### Required actions
a) Answer these questions about the passage on postwar Korea:
(i) On what date did the first American troops land on Korean soil?
(ii) On which ship was John Hanse one of the Navy officers?
(iii) About how many Koreans did Hanse's group bring back?
b) List every person named in the passage on postwar Korea.

### Passage shown
On September 8th, six days after the Tokyo Bay Surrender Ceremony, the first American troops landed on the Korean soil to prevent the Russians from taking the entire peninsula. Russia had declared war against Japan and its troops entered the North Korea to "disarm" Japanese occupation forces on August 8th, with request of Kim Ilsung, Kim Jong-un' grandfather, while Nagasaki was still smoldering from atomic bombs dropped only hours earlier and cries of the dying and of the mourners could be heard all over the burning town.
Gen MacArthur, with President Truman's urging, established Temporary U.S Army military government in Korea in Seoul, which lasted three years, before leaving the government under Syngman Rhee, the first president of the Republic of Korea who was a Princeton University graduate.
Overland Park resident John Hanse, 91, didn't serve in the Temporary US military government; he was one of the Navy officers on USS LST 1039 heading for Saipan to rescue thousands of Korean conscripts, forced laborers, and military sex-slaves abandoned by their Japanese masters, like war-debris, and waiting for miracles. Of the perhaps hundreds of thousands, Hanse group brought back about 650 of the Koreans and some Japanese soldiers hiding in their deep caves, still worshiping their Emperor, shouting Banzai (10,000 Years!), not knowing the war had ended---and delivered them to their beloved homeland.
The U.S. military government in Korea ended in 1949 and the American troops evacuated from Korea, and Russians to returned to their country according to Postdam Conference in July 1945. In the South Syngman Rhee, a Princeton University graduate, was elected to lead the newly-born Republic of Korea by the public vote, the first public voting system ever exercised in Korea's history, and in the North, Kim Il-sung, Kim Jong-un's grandfather, became the Great Leader of the DPRK Democratic People's Republic of Korea, with the approval of Joseph Stalin.

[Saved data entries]
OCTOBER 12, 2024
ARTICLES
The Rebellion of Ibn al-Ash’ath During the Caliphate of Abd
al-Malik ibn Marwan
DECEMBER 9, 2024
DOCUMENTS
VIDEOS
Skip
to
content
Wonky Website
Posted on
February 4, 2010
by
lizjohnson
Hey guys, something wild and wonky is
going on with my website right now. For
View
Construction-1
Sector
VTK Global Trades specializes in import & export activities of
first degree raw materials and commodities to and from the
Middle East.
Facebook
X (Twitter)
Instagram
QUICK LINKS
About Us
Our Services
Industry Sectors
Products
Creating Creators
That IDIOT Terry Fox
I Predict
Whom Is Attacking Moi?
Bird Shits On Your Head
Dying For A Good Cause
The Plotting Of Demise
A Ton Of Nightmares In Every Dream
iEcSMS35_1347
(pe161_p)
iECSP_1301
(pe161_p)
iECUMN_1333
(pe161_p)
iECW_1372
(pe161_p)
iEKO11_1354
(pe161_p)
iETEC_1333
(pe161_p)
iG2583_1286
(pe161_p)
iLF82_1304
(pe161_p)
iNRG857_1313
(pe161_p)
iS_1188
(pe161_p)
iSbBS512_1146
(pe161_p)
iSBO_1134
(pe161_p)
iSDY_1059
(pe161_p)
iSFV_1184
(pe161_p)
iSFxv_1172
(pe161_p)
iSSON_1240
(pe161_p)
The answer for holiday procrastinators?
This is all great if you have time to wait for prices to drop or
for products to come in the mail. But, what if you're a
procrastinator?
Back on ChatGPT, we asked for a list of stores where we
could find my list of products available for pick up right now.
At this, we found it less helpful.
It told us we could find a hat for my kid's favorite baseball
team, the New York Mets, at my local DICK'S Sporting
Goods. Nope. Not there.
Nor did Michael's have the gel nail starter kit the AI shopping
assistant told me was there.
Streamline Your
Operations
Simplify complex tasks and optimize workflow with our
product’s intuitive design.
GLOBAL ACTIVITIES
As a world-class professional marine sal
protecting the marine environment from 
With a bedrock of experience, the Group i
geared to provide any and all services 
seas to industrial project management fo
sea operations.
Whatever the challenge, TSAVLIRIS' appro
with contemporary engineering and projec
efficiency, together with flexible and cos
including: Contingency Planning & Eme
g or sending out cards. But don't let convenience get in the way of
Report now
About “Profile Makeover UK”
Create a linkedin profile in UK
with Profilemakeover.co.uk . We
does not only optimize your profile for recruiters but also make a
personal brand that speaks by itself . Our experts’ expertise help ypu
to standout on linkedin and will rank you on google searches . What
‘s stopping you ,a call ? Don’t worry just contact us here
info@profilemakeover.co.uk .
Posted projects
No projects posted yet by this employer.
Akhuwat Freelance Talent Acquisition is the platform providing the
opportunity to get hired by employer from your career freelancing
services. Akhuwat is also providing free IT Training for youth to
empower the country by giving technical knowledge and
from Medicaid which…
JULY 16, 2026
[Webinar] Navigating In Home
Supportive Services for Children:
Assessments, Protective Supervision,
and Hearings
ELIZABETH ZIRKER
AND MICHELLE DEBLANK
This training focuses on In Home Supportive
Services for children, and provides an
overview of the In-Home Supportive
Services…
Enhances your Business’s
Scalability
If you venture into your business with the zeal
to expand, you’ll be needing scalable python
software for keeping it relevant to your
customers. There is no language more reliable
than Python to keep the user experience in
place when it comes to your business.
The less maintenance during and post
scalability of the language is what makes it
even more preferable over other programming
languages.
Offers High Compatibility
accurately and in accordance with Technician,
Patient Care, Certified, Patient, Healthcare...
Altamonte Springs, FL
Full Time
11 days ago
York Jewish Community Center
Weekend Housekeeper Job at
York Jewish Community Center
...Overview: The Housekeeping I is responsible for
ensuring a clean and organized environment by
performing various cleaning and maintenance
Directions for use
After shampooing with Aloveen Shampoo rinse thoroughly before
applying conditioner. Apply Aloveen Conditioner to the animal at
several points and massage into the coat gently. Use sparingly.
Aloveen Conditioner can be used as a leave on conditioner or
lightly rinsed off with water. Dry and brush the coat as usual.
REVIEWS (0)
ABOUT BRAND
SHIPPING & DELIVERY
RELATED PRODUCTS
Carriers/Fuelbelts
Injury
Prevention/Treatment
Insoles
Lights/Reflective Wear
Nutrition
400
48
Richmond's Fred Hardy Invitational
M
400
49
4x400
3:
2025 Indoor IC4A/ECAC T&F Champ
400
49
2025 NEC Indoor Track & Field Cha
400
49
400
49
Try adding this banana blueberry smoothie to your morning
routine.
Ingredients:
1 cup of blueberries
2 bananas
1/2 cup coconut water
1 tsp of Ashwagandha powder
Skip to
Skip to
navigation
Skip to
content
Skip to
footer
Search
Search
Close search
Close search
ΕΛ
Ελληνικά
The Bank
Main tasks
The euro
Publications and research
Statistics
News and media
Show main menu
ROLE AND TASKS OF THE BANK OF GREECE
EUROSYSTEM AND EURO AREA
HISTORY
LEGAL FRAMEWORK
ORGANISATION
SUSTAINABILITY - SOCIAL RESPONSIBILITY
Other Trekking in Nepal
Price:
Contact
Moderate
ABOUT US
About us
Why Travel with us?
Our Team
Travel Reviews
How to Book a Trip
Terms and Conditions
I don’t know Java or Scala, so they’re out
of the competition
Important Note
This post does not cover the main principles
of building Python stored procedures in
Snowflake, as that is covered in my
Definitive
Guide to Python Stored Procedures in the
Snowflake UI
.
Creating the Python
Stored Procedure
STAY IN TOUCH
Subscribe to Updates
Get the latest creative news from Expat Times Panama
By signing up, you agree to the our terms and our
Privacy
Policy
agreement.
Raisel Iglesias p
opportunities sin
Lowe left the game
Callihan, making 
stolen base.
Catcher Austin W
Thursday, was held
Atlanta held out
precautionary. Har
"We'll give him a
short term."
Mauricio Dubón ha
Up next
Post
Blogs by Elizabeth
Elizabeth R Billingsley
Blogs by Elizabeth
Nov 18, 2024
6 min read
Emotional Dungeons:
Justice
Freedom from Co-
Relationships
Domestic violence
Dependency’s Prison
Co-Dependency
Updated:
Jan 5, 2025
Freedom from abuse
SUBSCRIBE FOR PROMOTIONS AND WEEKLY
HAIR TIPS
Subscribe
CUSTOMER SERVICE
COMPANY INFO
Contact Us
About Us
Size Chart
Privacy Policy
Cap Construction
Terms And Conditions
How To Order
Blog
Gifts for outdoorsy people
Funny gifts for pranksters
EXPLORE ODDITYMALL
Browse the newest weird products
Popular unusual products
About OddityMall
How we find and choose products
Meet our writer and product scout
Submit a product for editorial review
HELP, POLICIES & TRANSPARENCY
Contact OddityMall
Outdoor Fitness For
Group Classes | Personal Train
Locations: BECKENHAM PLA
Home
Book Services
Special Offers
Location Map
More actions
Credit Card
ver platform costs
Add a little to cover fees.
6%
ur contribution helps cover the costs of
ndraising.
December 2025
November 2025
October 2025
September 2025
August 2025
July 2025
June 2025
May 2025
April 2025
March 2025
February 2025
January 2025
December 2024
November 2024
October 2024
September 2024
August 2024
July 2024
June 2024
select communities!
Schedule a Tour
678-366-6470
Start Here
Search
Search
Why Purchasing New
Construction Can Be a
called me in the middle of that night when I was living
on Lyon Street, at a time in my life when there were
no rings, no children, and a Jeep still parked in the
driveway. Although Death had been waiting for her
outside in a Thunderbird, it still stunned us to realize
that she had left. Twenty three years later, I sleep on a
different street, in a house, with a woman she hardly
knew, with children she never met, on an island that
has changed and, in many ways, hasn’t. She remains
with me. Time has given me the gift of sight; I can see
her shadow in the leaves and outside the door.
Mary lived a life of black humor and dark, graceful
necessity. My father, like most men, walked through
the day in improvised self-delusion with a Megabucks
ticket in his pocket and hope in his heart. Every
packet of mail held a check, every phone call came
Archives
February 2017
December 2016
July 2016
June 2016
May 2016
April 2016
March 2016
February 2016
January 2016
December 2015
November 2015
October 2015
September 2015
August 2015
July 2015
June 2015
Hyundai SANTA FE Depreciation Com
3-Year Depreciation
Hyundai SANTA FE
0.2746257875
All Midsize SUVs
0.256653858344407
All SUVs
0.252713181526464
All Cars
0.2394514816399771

### Answers in order
a)
(i) September 8th
(ii) USS LST 1039
(iii) About 650

b)
- John Hanse
- Kim Il-sung
- Kim Jong-un
- MacArthur
- Truman
- Syngman Rhee
- Joseph Stalin